## Directions for this task
The entries below are to be reproduced exactly, with their pictures omitted.

Items from a data source
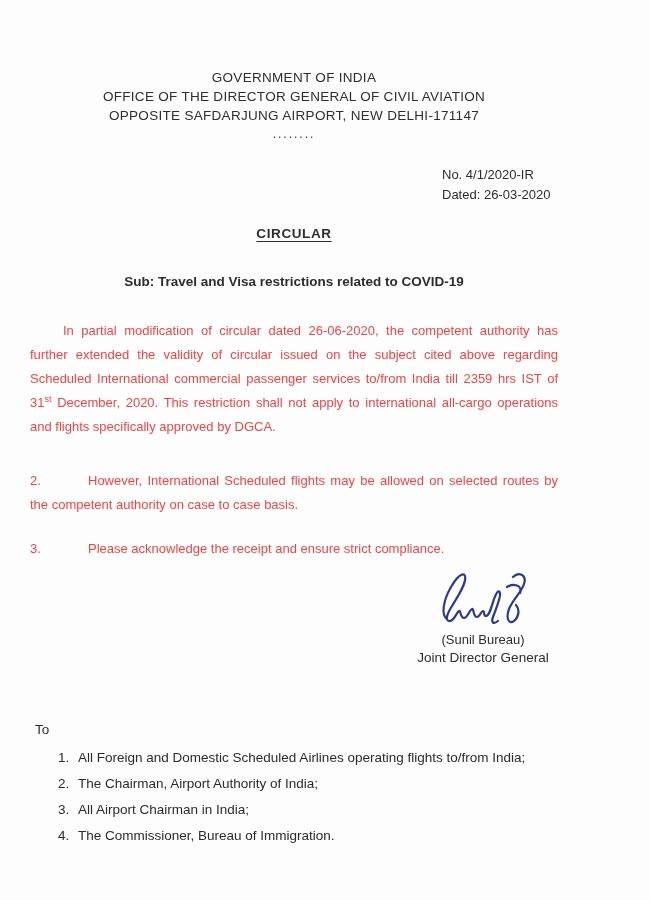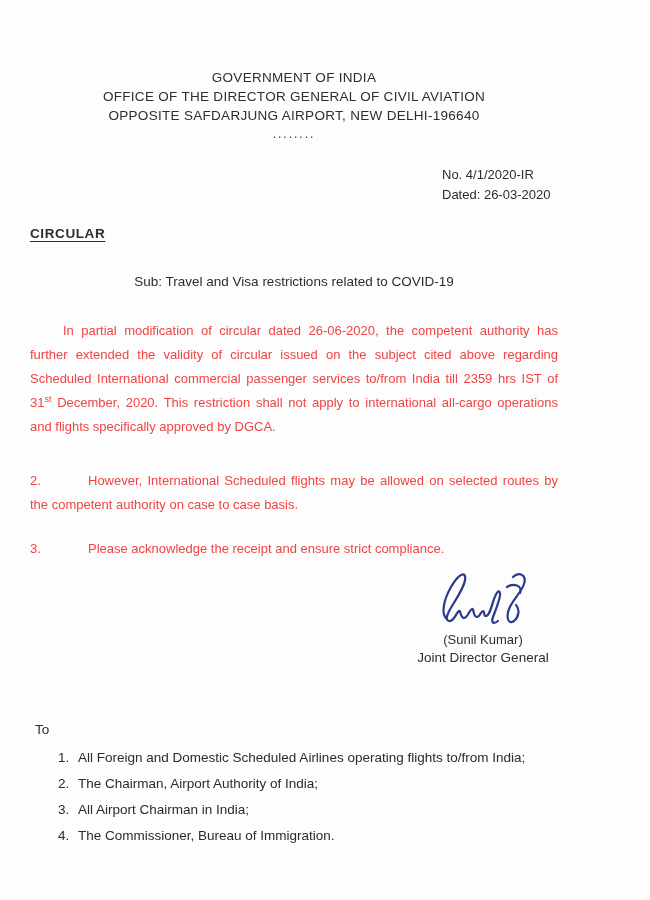--- a/index.html
+++ b/index.html
@@ -134,7 +134,7 @@
   <div class="letterhead">
     <div>GOVERNMENT OF INDIA</div>
     <div>OFFICE OF THE DIRECTOR GENERAL OF CIVIL AVIATION</div>
-    <div>OPPOSITE SAFDARJUNG AIRPORT, NEW DELHI-196640</div>
+    <div>OPPOSITE SAFDARJUNG AIRPORT, NEW DELHI-171147</div>
   </div>
   <div class="dots">........</div>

## Solution for this problem
--- a/index.html
+++ b/index.html
@@ -134,7 +134,7 @@
   <div class="letterhead">
     <div>GOVERNMENT OF INDIA</div>
     <div>OFFICE OF THE DIRECTOR GENERAL OF CIVIL AVIATION</div>
-    <div>OPPOSITE SAFDARJUNG AIRPORT, NEW DELHI-196640</div>
+    <div>OPPOSITE SAFDARJUNG AIRPORT, NEW DELHI-171147</div>
   </div>
   <div class="dots">........</div>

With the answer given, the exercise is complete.